» Verilen metin:

Sizler gönüllü ya da görevli kurtarma
ve yardım ekipleri olarak, afete uğramış bu kişilere kendinizi, sevginizi ve ilginizi
armağan ediyorsunuz. Eğer siz de bu felaketin bir mağduru haline gelirseniz yardımcı
olmak yerine yardıma muhtaç hale gelebilirsiniz. Böylece, depremzedeler de içinden
geçtikleri bu çok zor dönemde, onlara sağladığınız ve sağlayacağınız bu
imkanlardan mahrum kalacaklardır.Bu korkunç deprem, sizin, böylesi bir
felaketle, bunca ölüm, yaralanma, yıkıntı ve acıyla ilk kez karşılaşmanız
olabilir. Bu tür olaylar her gün karşılaşmadığımız türden hayat gerçekleridir.

» Görevler:
1. Verilen metnin "Sizler gönüllü ya da görevli kurtarma" diye başlayan paragrafını, ana bilgilerini koruyarak kısa bir madde listesi halinde yeniden yaz.
2. Verilen metnin devamını, son cümlesinden sonrasından başlayarak yaz.

» Alıntılanan veriler:
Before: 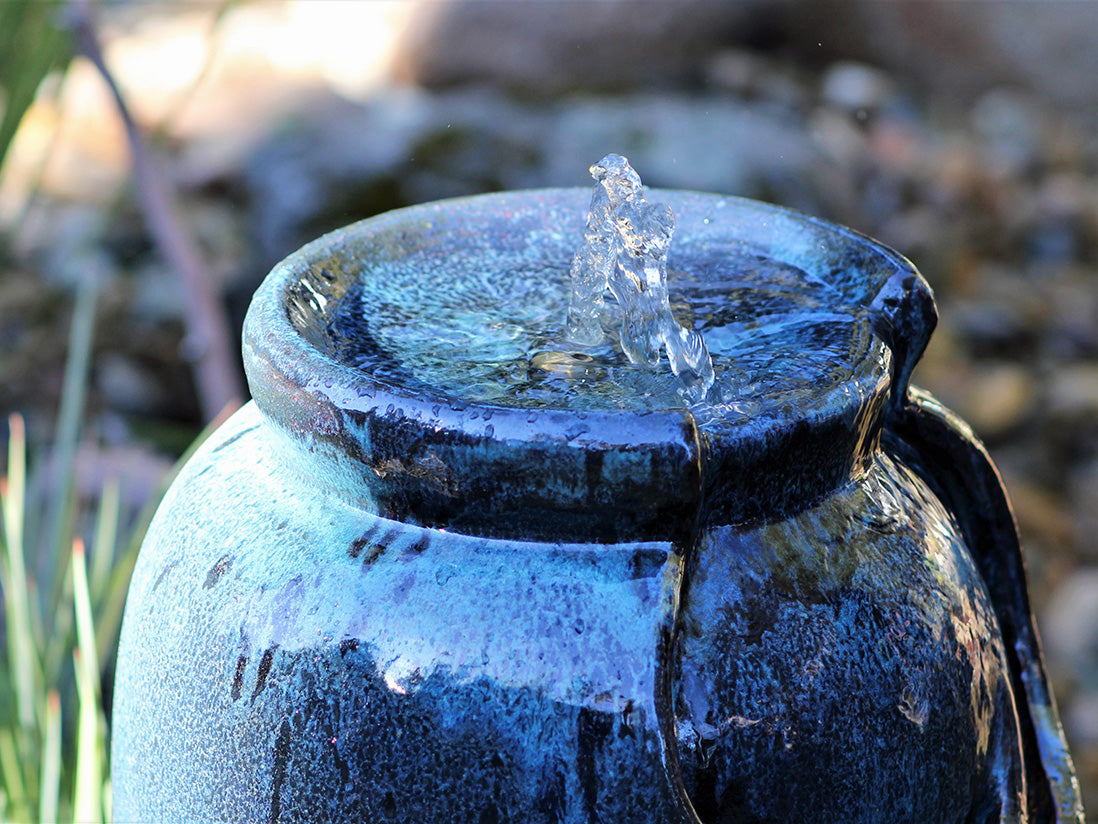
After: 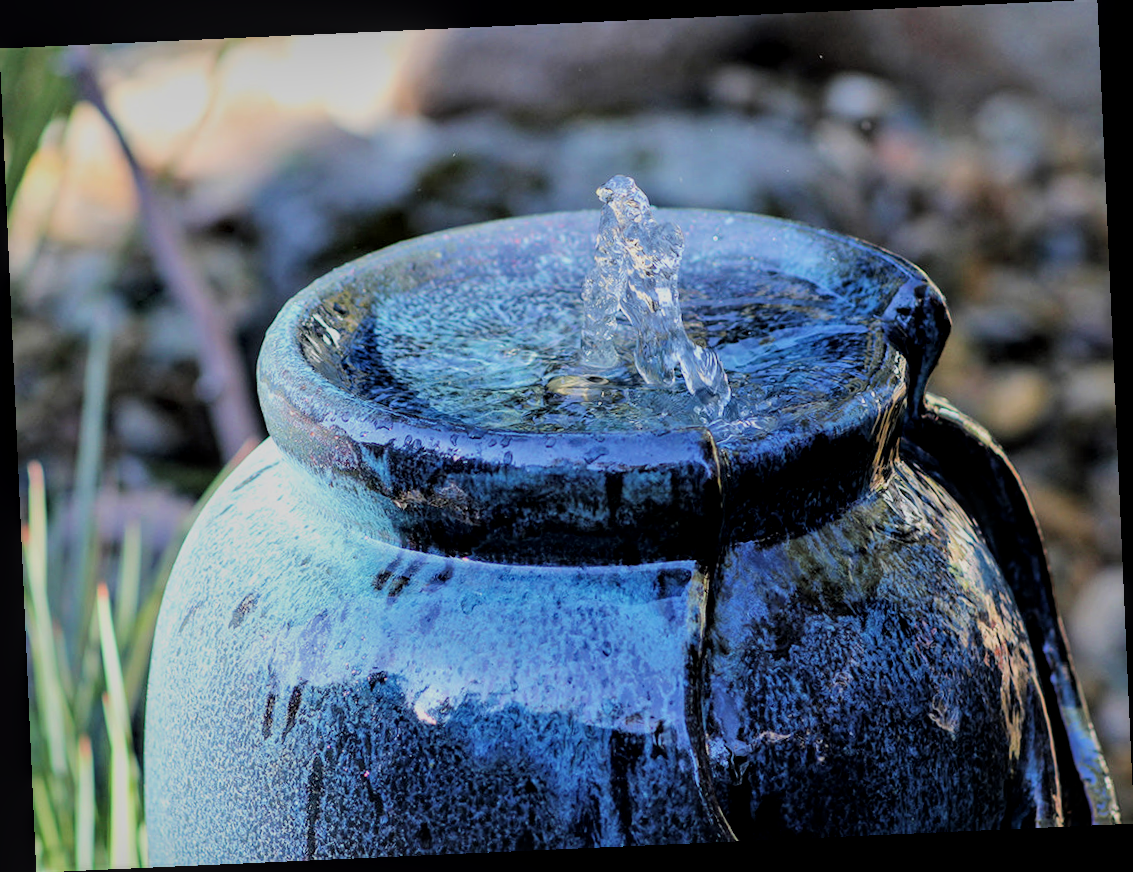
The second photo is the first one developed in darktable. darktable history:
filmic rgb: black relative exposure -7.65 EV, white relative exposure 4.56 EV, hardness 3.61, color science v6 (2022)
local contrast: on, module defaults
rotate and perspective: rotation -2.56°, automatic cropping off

» Uygulama sonuçları:
1.
- Gönüllü ya da görevli kurtarma ve yardım ekipleri, afete uğrayanlara kendilerini, sevgilerini ve ilgilerini armağan ediyor.
- Ekipler de felaketin mağduru olursa yardım eden değil, yardıma muhtaç kişiler haline gelebilir.
- Bu durumda depremzedeler, içinden geçtikleri çok zor dönemde ekiplerin sağladığı imkanlardan mahrum kalır.
- Bu deprem, ekiplerin böyle bir felaketle ve bunca ölüm, yaralanma, yıkıntı ve acıyla ilk karşılaşması olabilir.
- Bu tür olaylar her gün karşılaşılmayan hayat gerçekleridir.

2.
Başaçıkmamız için gerekli olan becerilerimizi bir gecede geliştirmek mümkün
değildir. Her birimizin içinde, yardım vermekte olduğumuz herhangi bir afetzedenin,
kendimiz ya da sevdiğimiz bir yakınımız olabileceğine ilişkin, bilinçaltı bir
korku vardır. Yaşadığınız bu duyguları farketmeniz, yoğunluğunu ve şiddetini
anlamanız, kabullenmeniz ve bu duyguları birileriyle paylaşmanız çok ama çok
önemlidir.Bu tür afetler sırasında, kendimizi de
şaşırtan bir şekilde insanüstü bir çabayla çalışsak da yaptığımız işin
doğası gereği yaşanan yoğun stres, bir süre sonra kendini gösterecektir. Kendimizi
yorgun, şaşkın, acılar içinde ve korku dolu hissetmeye başlayabiliriz. Böylesi bir
stresin üzerimizde yapacağı etkileri anlayıp, başetme yollarını araştırmamızın,
hem kendimizi korumak, hem de bu sayede çevremizdekilere daha fazla yararlı olmak
açısından kritik önemi vardır.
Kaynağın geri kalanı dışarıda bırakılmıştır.